The first generation Firefly was offered in 3-door, 5-door, and convertible body styles, of latter of which didn’t come online until 1989.
Firefly was initially offered in Base, FE (fuel economy), and higher-content LE trim levels. The only engine available at launch was a 55-horsepower 1.0-liter 3-cylinder mated to either a 5-speed manual transmission, or a 3-speed automatic. As every Firefly came in well under 2000 pounds, the 3-cylinder engine was able to move the Firefly with reasonable authority, nonetheless, a 1.3-liter 4-cylinder became available for 1989.
Rare and the object of enthusiast interest, was the Firefly Turbo. Powered by a 70-horsepower turbocharged version of the 3-cylinder engine, the Turbo could be had only as a 3-door, and only with the 5-speed manual.
After a two-year hiatus, the Firefly returned to Canadian Pontiac stores, having laid low while GM sorted out the arguments for and against bringing the Geo brand to Canada—GM chose not to.
The big news for 1994 was the addition of a sedan to the Firefly lineup.
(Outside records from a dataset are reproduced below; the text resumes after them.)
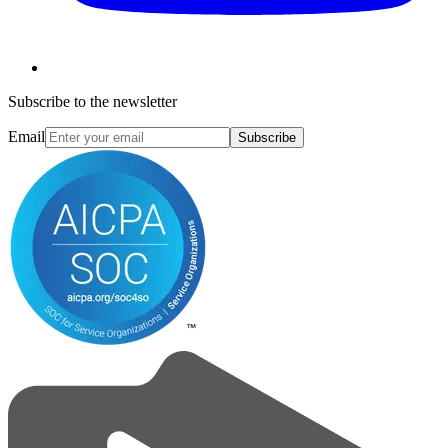
Subscribe to the newsletter
Email
Subscribe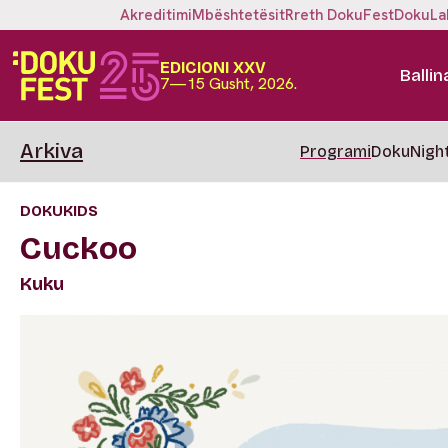
Akreditimi
Mbështetësit
Rreth DokuFest
DokuLa
EDICIONI XXV
Ballin
7—15 Gusht, 2026.
Arkiva
Programi
DokuNigh
DOKUKIDS
Cuckoo
Kuku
Otherwise, things were mostly as they had been, though the turbocharged 3-cylinder engine as discontinued.
The Firefly was replaced for 2002 by a retrimmed version of the Daewoo-built Chevrolet Aveo named Wave, and was, like the Firefly, unique to the Canadian market.
As for CAMI, General Motors took full control of the factory in 2009, this After Suzuki retreated from the North American marketplace. The factory currently produces the Chevrolet Equinox.